L’accord est rompu. Le régime bolchévique se durcit et accentue la répression dans le reste du pays contre les libertaires. Les prisons se remplissent d’anarchistes. Le journal Nabat est interdit. L’étau se resserre autour de Makhno et ses partisans. Conscients de la gravité de la situation, les Makhnovistes convoquent un Congrès des délégués ouvriers, paysans et partisans. Trotski est formel : Tout participant à ce Congrès sera arrêté. Il ajoute : « II vaut mieux céder l’Ukraine entière à Dénikine que permettre une expansion du mouvement makhnoviste : le mouvement de Dénikine comme étant ouvertement contre-révolutionnaire pourrait être aisément compromis par la voie de classe, tandis que la Makhnovstchina se développe au fond des masses et soulève justement les masses contre nous ». [7] L’armée makhnoviste connaît, sur le terrain, des revers face aux armées « blanches ». Trotski multiplie les attaques : insuffisances du commandement autogestionnaire de l’armée « noire » de Makhno, accusations de pillage et d’antisémitisme. Pures calomnies, Makhno s’attache justement à condamner tout type d’exactions au sein de ses troupes (Piotr ARCHINOV, L’histoire du mouvement Makhnoviste, page 212, éditions Bélibaste, 1969.). Le mal est fait. Trotski et les Bolchéviques préparent le terrain pour justifier le coup final qui mettra fin aux rêves libertaires de l’Ukraine insoumise.
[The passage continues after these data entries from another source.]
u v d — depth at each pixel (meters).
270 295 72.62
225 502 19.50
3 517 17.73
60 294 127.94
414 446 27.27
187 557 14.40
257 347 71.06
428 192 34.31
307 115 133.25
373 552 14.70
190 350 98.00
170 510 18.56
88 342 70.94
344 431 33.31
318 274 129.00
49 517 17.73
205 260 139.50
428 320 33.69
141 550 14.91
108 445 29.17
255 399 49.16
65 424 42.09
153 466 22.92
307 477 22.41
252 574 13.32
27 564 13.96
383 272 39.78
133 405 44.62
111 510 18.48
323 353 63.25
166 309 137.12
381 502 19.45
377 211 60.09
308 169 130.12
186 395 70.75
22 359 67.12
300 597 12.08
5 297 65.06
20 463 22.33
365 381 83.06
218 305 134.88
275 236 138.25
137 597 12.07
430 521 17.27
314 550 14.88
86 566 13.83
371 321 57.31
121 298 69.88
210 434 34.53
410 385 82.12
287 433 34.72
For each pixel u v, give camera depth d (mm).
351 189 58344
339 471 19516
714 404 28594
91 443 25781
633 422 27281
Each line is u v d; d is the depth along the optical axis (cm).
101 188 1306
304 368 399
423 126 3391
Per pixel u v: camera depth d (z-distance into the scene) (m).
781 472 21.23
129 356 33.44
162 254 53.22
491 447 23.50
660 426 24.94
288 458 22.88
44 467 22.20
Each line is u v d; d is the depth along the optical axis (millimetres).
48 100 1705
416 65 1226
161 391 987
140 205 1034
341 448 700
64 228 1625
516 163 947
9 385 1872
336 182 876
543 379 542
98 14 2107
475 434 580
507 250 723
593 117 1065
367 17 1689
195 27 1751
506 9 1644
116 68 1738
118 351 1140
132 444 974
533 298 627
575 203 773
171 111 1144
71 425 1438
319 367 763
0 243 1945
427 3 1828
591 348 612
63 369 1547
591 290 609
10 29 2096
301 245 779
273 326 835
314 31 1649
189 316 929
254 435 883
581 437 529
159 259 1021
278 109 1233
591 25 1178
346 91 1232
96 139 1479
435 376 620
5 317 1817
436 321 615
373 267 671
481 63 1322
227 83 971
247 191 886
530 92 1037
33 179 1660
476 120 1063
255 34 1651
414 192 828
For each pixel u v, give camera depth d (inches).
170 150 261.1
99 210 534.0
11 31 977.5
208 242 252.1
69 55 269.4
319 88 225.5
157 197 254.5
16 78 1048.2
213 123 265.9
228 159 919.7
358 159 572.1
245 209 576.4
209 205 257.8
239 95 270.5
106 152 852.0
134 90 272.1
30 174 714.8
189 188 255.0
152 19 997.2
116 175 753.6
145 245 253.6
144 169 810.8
Au plan militaire, la situation va de mal en pis : la moitié des troupes de Makhno est décimée par une épidémie de typhus. Face aux forces de Dénikine, les « noirs » et les « rouges » battent en retraite. Situation d’autant plus préoccupante que s’est ouvert un nouveau front avec les armées « blanches » de Wrangel, qui viennent prêter main forte à celles de Dénikine. Nouvel accord de circonstance entre Trotski et Makhno face à l’ennemi commun. La Makhnovstchina accepte encore d’aider l’Armée rouge. Le danger tsariste définitivement éliminé, les Bolchéviques mettent à exécution leur plan d’élimination de l’armée noire. Makhno intercepte trois messages de Lénine à Rakovsky, président du Conseil des commissaires du peuple d’Ukraine. Les ordres sont clairs : arrêter tous les militants anarchistes et les juger comme des criminels de droit commun. Le mouvement makhnoviste est battu. Bientôt ce sera au tour de la Commune de Cronstadt de tomber. C’est le modèle bolchévique, « qui a transformé la Grande Russie en une immense prison », qui triomphe. En août 1923, Makhno, épuisé, pourchassé par la Tchéka [9], s’enfuit en Roumanie, puis en Pologne, pour enfin finir sa vie à Paris dans la misère et l’abandon.